Make a museum. Your child’s favorite museum may be closed at this time. But they can make a home museum with a little imagination and a few simple materials. Suppose your child has been collecting little treasures over the years (rocks, shells, toy dinosaurs, buttons, etc.), show them how to organize them. Sort the collectibles in different themed display cabinets. Using a shoebox, a small jar, or an egg carton, help the kids write down their treasures. 

This is a great way to practice letter writing and memorization. and build their language skills by encouraging them to give their visitors a private “tour” of the museum. (Also, did you know that many museums are now offering free virtual tours? Here is a list of the museums. 

And here’s a link to the Metropolitan Museum of Art, kid-friendly online. while you are teaching young children at home, Virtual museum tours can be a fun way to spark conversations about art and history.)

Start a multi-language restaurant at home. If your family regularly eats out, the kids may miss out on interesting changes to the restaurants’ daily routine. Why not open a restaurant at home and use it to help teach language and literacy? 

Equip your play area with empty boxes: food containers and written restaurant supplies, such as take-out menus, placemats, or circular newspapers. 

Read the menu with them or help them create their own from scratch. Help the kids sign their restaurant. While the kids play, please point out the words on the restaurant props and encourage them to look. see familiar letters and words

Create a dedicated writing center in organizing writing/preparing writing activities to invite children. Make your desk or desk your home. The “Writing Center” is filled with open-ended materials that invite exploration and experimentation. 

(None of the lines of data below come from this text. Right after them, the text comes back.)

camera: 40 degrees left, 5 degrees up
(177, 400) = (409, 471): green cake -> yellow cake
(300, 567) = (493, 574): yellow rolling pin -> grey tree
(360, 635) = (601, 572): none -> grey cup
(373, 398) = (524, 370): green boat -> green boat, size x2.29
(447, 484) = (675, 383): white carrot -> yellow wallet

It Offers children blank paper in different colors. There are small dry erase boards, markers, crayons, pencils, scissors, glue sticks, hole punches, and envelopes. 

Kids with a variety of media on hand often start self-directed writing projects.

Measure their masterpiece; your kids spend time making cardboard roads for their cars. Or build a tall tower with blocks? Dig up your ruler and include a few measurement lessons in their play. Show how to use a ruler to measure the length of a road, or They might enjoy predicting how long or how tall their creations will be.

Let math and science skills bloom in your garden. If you are starting to work in the garden, This is a great opportunity to teach math and science concepts. At the same time, your child gets some much-needed fresh air. Have them measure the water in a watering can, count the seeds, start counting the calendar days to track the plant’s growth. 

And record observations (If you don’t have a backyard, You can start window gardening with the kids. They can measure the soil in small pots—count and plant seeds. Predict which seeds will germinate first. And make an observation.